'''

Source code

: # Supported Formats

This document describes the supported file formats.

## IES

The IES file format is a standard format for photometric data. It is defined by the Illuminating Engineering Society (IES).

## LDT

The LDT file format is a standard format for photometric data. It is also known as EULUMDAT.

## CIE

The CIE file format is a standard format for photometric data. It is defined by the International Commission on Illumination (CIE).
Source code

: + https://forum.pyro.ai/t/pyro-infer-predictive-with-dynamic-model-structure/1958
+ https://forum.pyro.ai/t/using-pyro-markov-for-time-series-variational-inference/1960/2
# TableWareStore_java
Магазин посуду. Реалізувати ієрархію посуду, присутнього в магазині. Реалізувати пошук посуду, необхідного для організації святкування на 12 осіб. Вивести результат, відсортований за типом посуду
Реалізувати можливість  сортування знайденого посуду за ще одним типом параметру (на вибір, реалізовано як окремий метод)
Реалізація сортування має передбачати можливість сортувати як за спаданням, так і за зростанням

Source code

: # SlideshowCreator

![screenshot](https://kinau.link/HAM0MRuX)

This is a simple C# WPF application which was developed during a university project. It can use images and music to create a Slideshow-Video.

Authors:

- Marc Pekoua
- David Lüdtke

'''

» **Task item**
Copy out the stretch from the line containing "The CIE file" through the last of the lines, reproducing each line without change.

» **Exercise response**
The CIE file format is a standard format for photometric data. It is defined by the International Commission on Illumination (CIE).
Source code

: + https://forum.pyro.ai/t/pyro-infer-predictive-with-dynamic-model-structure/1958
+ https://forum.pyro.ai/t/using-pyro-markov-for-time-series-variational-inference/1960/2
# TableWareStore_java
Магазин посуду. Реалізувати ієрархію посуду, присутнього в магазині. Реалізувати пошук посуду, необхідного для організації святкування на 12 осіб. Вивести результат, відсортований за типом посуду
Реалізувати можливість  сортування знайденого посуду за ще одним типом параметру (на вибір, реалізовано як окремий метод)
Реалізація сортування має передбачати можливість сортувати як за спаданням, так і за зростанням

Source code

: # SlideshowCreator

![screenshot](https://kinau.link/HAM0MRuX)

This is a simple C# WPF application which was developed during a university project. It can use images and music to create a Slideshow-Video.

Authors:

- Marc Pekoua
- David Lüdtke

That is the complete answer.